ACTIVITY: Set down every line of the records below without changing a single character.

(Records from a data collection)
────

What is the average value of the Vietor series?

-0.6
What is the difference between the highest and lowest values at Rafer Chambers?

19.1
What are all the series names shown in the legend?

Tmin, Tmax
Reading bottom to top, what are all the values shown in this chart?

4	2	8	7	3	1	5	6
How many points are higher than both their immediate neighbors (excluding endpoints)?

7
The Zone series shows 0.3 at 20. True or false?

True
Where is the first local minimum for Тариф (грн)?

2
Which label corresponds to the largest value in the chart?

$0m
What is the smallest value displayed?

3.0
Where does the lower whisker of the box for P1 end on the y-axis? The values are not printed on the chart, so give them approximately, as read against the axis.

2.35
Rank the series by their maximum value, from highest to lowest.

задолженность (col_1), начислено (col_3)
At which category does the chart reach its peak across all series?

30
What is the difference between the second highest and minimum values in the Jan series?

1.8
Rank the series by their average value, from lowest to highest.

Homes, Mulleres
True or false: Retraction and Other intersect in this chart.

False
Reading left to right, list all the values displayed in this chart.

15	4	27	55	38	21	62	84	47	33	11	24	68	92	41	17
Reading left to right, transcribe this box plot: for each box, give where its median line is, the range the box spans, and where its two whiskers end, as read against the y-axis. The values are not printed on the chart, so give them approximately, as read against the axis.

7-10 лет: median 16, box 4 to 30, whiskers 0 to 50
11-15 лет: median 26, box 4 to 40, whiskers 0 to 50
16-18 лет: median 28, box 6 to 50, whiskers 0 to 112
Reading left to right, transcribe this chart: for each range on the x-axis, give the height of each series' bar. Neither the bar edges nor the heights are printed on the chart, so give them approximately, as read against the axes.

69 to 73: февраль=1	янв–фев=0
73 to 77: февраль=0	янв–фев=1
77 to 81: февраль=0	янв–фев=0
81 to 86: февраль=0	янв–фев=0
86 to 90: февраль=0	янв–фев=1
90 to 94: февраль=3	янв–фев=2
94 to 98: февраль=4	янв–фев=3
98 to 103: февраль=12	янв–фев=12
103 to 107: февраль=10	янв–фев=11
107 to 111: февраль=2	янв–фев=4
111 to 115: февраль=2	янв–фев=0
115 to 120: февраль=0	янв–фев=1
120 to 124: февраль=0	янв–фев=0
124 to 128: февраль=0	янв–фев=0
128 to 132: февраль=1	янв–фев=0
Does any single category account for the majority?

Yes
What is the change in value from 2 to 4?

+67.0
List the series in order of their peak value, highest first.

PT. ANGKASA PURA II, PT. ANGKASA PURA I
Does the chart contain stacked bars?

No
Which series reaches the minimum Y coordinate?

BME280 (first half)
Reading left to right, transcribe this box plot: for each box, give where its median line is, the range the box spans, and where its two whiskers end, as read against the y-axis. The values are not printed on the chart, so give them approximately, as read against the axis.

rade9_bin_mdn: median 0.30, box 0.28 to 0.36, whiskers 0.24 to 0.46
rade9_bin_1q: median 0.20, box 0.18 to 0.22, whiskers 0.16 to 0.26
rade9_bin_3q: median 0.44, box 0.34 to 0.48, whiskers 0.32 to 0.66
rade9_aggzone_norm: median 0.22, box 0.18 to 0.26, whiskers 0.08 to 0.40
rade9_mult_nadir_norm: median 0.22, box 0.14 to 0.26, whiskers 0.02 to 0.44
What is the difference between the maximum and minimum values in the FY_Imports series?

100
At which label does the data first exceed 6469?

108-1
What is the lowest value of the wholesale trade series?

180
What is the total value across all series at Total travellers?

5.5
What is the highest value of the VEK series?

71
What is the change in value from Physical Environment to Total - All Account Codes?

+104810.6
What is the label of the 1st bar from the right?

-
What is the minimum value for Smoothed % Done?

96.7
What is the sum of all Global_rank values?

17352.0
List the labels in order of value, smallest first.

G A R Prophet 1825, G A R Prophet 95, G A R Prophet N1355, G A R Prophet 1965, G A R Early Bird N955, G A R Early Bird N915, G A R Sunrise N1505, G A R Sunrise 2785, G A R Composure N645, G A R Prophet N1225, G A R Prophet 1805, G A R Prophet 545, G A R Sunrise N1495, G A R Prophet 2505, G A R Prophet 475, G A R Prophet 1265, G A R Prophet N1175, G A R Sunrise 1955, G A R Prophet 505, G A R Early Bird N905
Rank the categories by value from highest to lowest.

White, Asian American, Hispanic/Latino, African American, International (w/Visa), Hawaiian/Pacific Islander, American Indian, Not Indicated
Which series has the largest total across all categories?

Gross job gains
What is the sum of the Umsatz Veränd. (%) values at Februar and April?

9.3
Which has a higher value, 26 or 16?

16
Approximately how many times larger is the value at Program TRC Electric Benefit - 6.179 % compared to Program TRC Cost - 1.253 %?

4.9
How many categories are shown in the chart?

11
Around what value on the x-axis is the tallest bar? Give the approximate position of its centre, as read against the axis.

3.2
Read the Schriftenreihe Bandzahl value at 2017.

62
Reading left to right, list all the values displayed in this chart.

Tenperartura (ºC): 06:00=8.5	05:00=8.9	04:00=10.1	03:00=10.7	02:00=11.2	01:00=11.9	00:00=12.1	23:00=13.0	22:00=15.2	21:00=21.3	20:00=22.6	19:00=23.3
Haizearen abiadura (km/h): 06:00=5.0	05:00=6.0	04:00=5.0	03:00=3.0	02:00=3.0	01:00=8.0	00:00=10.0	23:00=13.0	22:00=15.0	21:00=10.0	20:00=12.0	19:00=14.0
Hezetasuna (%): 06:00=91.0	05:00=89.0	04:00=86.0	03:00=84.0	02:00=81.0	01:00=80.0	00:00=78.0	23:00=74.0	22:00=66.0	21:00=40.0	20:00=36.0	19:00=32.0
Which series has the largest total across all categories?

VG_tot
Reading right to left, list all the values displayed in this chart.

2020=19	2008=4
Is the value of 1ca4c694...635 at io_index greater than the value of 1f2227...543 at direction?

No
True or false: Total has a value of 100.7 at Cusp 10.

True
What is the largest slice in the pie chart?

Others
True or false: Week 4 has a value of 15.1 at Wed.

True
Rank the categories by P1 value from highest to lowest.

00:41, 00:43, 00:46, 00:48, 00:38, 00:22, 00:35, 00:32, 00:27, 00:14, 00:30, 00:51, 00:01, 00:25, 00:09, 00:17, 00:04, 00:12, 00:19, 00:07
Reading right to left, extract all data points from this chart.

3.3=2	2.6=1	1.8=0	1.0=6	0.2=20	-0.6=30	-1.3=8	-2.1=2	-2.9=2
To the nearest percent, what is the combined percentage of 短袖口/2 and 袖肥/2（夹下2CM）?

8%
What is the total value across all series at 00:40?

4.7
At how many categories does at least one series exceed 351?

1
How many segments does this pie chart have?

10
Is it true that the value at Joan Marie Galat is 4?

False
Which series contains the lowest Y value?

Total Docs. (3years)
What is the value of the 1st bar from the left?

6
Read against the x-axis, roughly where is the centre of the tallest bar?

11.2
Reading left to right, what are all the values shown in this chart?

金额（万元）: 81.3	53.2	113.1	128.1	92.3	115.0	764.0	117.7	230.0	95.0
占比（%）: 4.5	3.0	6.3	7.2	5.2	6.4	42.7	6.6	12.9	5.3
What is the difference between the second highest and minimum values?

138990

────

ANSWER SPACE:
What is the average value of the Vietor series?

-0.6
What is the difference between the highest and lowest values at Rafer Chambers?

19.1
What are all the series names shown in the legend?

Tmin, Tmax
Reading bottom to top, what are all the values shown in this chart?

4	2	8	7	3	1	5	6
How many points are higher than both their immediate neighbors (excluding endpoints)?

7
The Zone series shows 0.3 at 20. True or false?

True
Where is the first local minimum for Тариф (грн)?

2
Which label corresponds to the largest value in the chart?

$0m
What is the smallest value displayed?

3.0
Where does the lower whisker of the box for P1 end on the y-axis? The values are not printed on the chart, so give them approximately, as read against the axis.

2.35
Rank the series by their maximum value, from highest to lowest.

задолженность (col_1), начислено (col_3)
At which category does the chart reach its peak across all series?

30
What is the difference between the second highest and minimum values in the Jan series?

1.8
Rank the series by their average value, from lowest to highest.

Homes, Mulleres
True or false: Retraction and Other intersect in this chart.

False
Reading left to right, list all the values displayed in this chart.

15	4	27	55	38	21	62	84	47	33	11	24	68	92	41	17
Reading left to right, transcribe this box plot: for each box, give where its median line is, the range the box spans, and where its two whiskers end, as read against the y-axis. The values are not printed on the chart, so give them approximately, as read against the axis.

7-10 лет: median 16, box 4 to 30, whiskers 0 to 50
11-15 лет: median 26, box 4 to 40, whiskers 0 to 50
16-18 лет: median 28, box 6 to 50, whiskers 0 to 112
Reading left to right, transcribe this chart: for each range on the x-axis, give the height of each series' bar. Neither the bar edges nor the heights are printed on the chart, so give them approximately, as read against the axes.

69 to 73: февраль=1	янв–фев=0
73 to 77: февраль=0	янв–фев=1
77 to 81: февраль=0	янв–фев=0
81 to 86: февраль=0	янв–фев=0
86 to 90: февраль=0	янв–фев=1
90 to 94: февраль=3	янв–фев=2
94 to 98: февраль=4	янв–фев=3
98 to 103: февраль=12	янв–фев=12
103 to 107: февраль=10	янв–фев=11
107 to 111: февраль=2	янв–фев=4
111 to 115: февраль=2	янв–фев=0
115 to 120: февраль=0	янв–фев=1
120 to 124: февраль=0	янв–фев=0
124 to 128: февраль=0	янв–фев=0
128 to 132: февраль=1	янв–фев=0
Does any single category account for the majority?

Yes
What is the change in value from 2 to 4?

+67.0
List the series in order of their peak value, highest first.

PT. ANGKASA PURA II, PT. ANGKASA PURA I
Does the chart contain stacked bars?

No
Which series reaches the minimum Y coordinate?

BME280 (first half)
Reading left to right, transcribe this box plot: for each box, give where its median line is, the range the box spans, and where its two whiskers end, as read against the y-axis. The values are not printed on the chart, so give them approximately, as read against the axis.

rade9_bin_mdn: median 0.30, box 0.28 to 0.36, whiskers 0.24 to 0.46
rade9_bin_1q: median 0.20, box 0.18 to 0.22, whiskers 0.16 to 0.26
rade9_bin_3q: median 0.44, box 0.34 to 0.48, whiskers 0.32 to 0.66
rade9_aggzone_norm: median 0.22, box 0.18 to 0.26, whiskers 0.08 to 0.40
rade9_mult_nadir_norm: median 0.22, box 0.14 to 0.26, whiskers 0.02 to 0.44
What is the difference between the maximum and minimum values in the FY_Imports series?

100
At which label does the data first exceed 6469?

108-1
What is the lowest value of the wholesale trade series?

180
What is the total value across all series at Total travellers?

5.5
What is the highest value of the VEK series?

71
What is the change in value from Physical Environment to Total - All Account Codes?

+104810.6
What is the label of the 1st bar from the right?

-
What is the minimum value for Smoothed % Done?

96.7
What is the sum of all Global_rank values?

17352.0
List the labels in order of value, smallest first.

G A R Prophet 1825, G A R Prophet 95, G A R Prophet N1355, G A R Prophet 1965, G A R Early Bird N955, G A R Early Bird N915, G A R Sunrise N1505, G A R Sunrise 2785, G A R Composure N645, G A R Prophet N1225, G A R Prophet 1805, G A R Prophet 545, G A R Sunrise N1495, G A R Prophet 2505, G A R Prophet 475, G A R Prophet 1265, G A R Prophet N1175, G A R Sunrise 1955, G A R Prophet 505, G A R Early Bird N905
Rank the categories by value from highest to lowest.

White, Asian American, Hispanic/Latino, African American, International (w/Visa), Hawaiian/Pacific Islander, American Indian, Not Indicated
Which series has the largest total across all categories?

Gross job gains
What is the sum of the Umsatz Veränd. (%) values at Februar and April?

9.3
Which has a higher value, 26 or 16?

16
Approximately how many times larger is the value at Program TRC Electric Benefit - 6.179 % compared to Program TRC Cost - 1.253 %?

4.9
How many categories are shown in the chart?

11
Around what value on the x-axis is the tallest bar? Give the approximate position of its centre, as read against the axis.

3.2
Read the Schriftenreihe Bandzahl value at 2017.

62
Reading left to right, list all the values displayed in this chart.

Tenperartura (ºC): 06:00=8.5	05:00=8.9	04:00=10.1	03:00=10.7	02:00=11.2	01:00=11.9	00:00=12.1	23:00=13.0	22:00=15.2	21:00=21.3	20:00=22.6	19:00=23.3
Haizearen abiadura (km/h): 06:00=5.0	05:00=6.0	04:00=5.0	03:00=3.0	02:00=3.0	01:00=8.0	00:00=10.0	23:00=13.0	22:00=15.0	21:00=10.0	20:00=12.0	19:00=14.0
Hezetasuna (%): 06:00=91.0	05:00=89.0	04:00=86.0	03:00=84.0	02:00=81.0	01:00=80.0	00:00=78.0	23:00=74.0	22:00=66.0	21:00=40.0	20:00=36.0	19:00=32.0
Which series has the largest total across all categories?

VG_tot
Reading right to left, list all the values displayed in this chart.

2020=19	2008=4
Is the value of 1ca4c694...635 at io_index greater than the value of 1f2227...543 at direction?

No
True or false: Total has a value of 100.7 at Cusp 10.

True
What is the largest slice in the pie chart?

Others
True or false: Week 4 has a value of 15.1 at Wed.

True
Rank the categories by P1 value from highest to lowest.

00:41, 00:43, 00:46, 00:48, 00:38, 00:22, 00:35, 00:32, 00:27, 00:14, 00:30, 00:51, 00:01, 00:25, 00:09, 00:17, 00:04, 00:12, 00:19, 00:07
Reading right to left, extract all data points from this chart.

3.3=2	2.6=1	1.8=0	1.0=6	0.2=20	-0.6=30	-1.3=8	-2.1=2	-2.9=2
To the nearest percent, what is the combined percentage of 短袖口/2 and 袖肥/2（夹下2CM）?

8%
What is the total value across all series at 00:40?

4.7
At how many categories does at least one series exceed 351?

1
How many segments does this pie chart have?

10
Is it true that the value at Joan Marie Galat is 4?

False
Which series contains the lowest Y value?

Total Docs. (3years)
What is the value of the 1st bar from the left?

6
Read against the x-axis, roughly where is the centre of the tallest bar?

11.2
Reading left to right, what are all the values shown in this chart?

金额（万元）: 81.3	53.2	113.1	128.1	92.3	115.0	764.0	117.7	230.0	95.0
占比（%）: 4.5	3.0	6.3	7.2	5.2	6.4	42.7	6.6	12.9	5.3
What is the difference between the second highest and minimum values?

138990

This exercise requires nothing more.